If you are fine with cleaning the sensor on your own, you should have:
- A 1/4” hex screwdriver or wrench
- Portion of light grit sandpaper, steel wool or emery cloth
- A dry, clean paper towel
- Turn off the heater’s power by using its wall switch or breaker. If your furnace’s gas valve isn’t electric, you have to switch off the gas along with it.
- Remove the heating system’s front panel and trace the wire to the flame sensor.
- Take off the rod and use your sandpaper, steel wool or emery cloth to lightly clean the metal rod.

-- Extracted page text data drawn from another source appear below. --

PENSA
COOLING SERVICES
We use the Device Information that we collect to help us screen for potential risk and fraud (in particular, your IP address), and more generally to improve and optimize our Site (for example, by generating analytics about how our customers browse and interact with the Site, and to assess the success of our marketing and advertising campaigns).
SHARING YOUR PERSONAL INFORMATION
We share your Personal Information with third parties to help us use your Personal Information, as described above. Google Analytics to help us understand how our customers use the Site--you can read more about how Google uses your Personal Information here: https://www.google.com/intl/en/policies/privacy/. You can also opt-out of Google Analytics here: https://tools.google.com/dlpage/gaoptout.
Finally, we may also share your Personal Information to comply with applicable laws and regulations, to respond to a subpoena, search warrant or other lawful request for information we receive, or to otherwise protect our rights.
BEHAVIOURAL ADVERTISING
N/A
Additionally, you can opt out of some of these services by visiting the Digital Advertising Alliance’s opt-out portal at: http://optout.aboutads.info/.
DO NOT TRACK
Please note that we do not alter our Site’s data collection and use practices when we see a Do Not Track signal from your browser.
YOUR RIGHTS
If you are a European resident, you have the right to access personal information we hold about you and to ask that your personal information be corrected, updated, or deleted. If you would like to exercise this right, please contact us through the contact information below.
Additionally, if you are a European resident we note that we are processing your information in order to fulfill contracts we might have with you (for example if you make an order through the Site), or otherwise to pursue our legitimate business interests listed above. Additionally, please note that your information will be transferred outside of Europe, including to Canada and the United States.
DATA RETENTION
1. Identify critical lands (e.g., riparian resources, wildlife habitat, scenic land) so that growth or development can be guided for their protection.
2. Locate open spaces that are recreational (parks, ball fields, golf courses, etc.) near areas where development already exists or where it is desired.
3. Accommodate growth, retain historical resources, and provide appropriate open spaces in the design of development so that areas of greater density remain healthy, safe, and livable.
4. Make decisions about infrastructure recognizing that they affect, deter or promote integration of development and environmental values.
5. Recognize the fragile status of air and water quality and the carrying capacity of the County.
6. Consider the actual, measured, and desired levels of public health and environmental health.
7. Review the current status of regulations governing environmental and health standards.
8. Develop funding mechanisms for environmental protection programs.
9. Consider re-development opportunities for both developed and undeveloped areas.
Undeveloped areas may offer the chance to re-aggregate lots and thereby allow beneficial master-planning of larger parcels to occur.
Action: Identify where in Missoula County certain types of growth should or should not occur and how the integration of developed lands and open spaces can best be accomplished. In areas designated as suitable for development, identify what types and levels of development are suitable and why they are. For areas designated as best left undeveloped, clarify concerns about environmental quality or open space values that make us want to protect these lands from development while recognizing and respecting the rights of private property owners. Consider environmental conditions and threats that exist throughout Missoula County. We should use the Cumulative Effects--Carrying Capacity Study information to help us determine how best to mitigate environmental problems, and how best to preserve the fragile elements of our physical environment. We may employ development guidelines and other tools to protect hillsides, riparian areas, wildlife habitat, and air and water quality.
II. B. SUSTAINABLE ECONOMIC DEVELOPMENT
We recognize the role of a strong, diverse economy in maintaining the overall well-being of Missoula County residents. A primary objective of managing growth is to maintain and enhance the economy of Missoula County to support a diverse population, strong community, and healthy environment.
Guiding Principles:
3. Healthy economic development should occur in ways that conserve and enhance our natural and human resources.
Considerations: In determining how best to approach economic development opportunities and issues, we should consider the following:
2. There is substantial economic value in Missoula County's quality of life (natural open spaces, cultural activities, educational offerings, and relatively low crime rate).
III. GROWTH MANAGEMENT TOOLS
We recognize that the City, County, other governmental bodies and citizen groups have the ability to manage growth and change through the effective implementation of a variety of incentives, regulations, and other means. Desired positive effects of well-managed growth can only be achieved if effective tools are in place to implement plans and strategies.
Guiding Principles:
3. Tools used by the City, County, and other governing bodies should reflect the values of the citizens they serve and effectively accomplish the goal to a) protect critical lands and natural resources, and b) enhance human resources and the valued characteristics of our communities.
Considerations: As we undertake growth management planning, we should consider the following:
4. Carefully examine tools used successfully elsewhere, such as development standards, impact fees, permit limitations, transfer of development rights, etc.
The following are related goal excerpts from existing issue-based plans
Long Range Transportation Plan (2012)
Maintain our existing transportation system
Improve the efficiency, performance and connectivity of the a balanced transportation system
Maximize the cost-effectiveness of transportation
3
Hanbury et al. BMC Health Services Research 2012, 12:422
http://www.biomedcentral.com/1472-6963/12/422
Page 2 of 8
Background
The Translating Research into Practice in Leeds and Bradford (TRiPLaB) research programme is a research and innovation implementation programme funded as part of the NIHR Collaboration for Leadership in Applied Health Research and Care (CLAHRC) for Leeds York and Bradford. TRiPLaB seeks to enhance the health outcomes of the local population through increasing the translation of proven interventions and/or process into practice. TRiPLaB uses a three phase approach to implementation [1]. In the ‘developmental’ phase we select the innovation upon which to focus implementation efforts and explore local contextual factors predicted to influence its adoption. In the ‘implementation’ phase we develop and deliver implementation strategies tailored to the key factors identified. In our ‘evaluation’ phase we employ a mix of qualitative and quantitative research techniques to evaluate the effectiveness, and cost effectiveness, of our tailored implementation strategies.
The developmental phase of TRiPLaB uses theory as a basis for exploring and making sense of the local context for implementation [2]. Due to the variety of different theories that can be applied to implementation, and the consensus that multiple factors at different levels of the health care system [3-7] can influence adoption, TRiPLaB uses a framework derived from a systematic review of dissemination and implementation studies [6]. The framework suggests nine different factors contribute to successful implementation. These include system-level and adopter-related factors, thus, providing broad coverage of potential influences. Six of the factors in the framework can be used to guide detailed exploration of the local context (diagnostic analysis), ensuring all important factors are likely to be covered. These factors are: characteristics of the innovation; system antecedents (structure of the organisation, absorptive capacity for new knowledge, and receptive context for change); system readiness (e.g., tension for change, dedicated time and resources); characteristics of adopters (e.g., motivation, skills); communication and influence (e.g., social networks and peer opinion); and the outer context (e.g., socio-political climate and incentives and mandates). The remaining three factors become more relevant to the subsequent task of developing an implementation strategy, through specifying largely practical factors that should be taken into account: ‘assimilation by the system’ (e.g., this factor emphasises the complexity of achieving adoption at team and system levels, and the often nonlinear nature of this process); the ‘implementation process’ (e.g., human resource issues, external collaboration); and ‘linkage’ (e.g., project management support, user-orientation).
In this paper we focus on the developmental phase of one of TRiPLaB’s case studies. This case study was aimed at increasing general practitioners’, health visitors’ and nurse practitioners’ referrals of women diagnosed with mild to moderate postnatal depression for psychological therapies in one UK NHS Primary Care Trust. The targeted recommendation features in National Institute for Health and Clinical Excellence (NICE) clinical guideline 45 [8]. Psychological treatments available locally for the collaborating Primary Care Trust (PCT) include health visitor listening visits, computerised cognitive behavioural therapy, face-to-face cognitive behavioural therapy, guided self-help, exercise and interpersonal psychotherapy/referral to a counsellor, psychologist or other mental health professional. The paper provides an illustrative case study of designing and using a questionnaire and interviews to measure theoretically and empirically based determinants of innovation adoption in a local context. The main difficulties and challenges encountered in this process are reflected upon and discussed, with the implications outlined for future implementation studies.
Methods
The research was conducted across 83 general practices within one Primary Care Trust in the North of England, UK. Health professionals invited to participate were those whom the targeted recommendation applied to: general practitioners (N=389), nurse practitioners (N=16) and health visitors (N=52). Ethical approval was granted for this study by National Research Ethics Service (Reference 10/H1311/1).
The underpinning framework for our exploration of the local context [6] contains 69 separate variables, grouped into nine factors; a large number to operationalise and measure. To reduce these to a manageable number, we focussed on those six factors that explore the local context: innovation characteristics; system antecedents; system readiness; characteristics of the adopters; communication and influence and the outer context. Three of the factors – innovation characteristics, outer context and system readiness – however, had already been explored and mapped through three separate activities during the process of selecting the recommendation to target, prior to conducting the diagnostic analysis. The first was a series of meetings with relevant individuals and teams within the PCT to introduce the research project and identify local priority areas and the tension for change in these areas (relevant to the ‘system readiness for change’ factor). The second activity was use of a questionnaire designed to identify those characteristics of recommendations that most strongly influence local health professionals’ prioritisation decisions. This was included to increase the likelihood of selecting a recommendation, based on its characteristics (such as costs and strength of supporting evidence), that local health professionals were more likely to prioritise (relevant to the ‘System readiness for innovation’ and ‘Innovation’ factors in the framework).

- Clear the rod with a paper towel.
- Put the sensor back in.
- Put the furnace doors back on.
- Switch the furnace’s power back on. It may go through a set of inspections before resuming usual operation. If your heating system doesn’t start, the sensor might have to be replaced or something else could be wrong. If this occurs, get in touch with us at 573-203-3908 for heating and cooling repair assistance.
7. Reignite the Pilot Light
If you own an aging furnace, the pilot light could be turned off. To reignite it, find the directions on a sheet on your heater, or try these steps.
- Find the switch beneath your heater labeled “pilot,” “on” and “off.”
- Move the switch to the “off” position.
- Wait at least five minutes to prevent starting a fire.
- Turn the switch to “pilot.”
- Hold down the “reset” switch as you bring the flame of a long lighter to the pilot light opening.
- Let go of the “reset” button once the pilot light is burning.
If you have gone through the list twice and the pilot light still won’t ignite or stay ignited, contact us at 573-203-3908 for furnace service.
Examine Your Energy Source
Try using another gas appliance. If it doesn’t work, your natural gas source could be shut off, or you could be out of propane.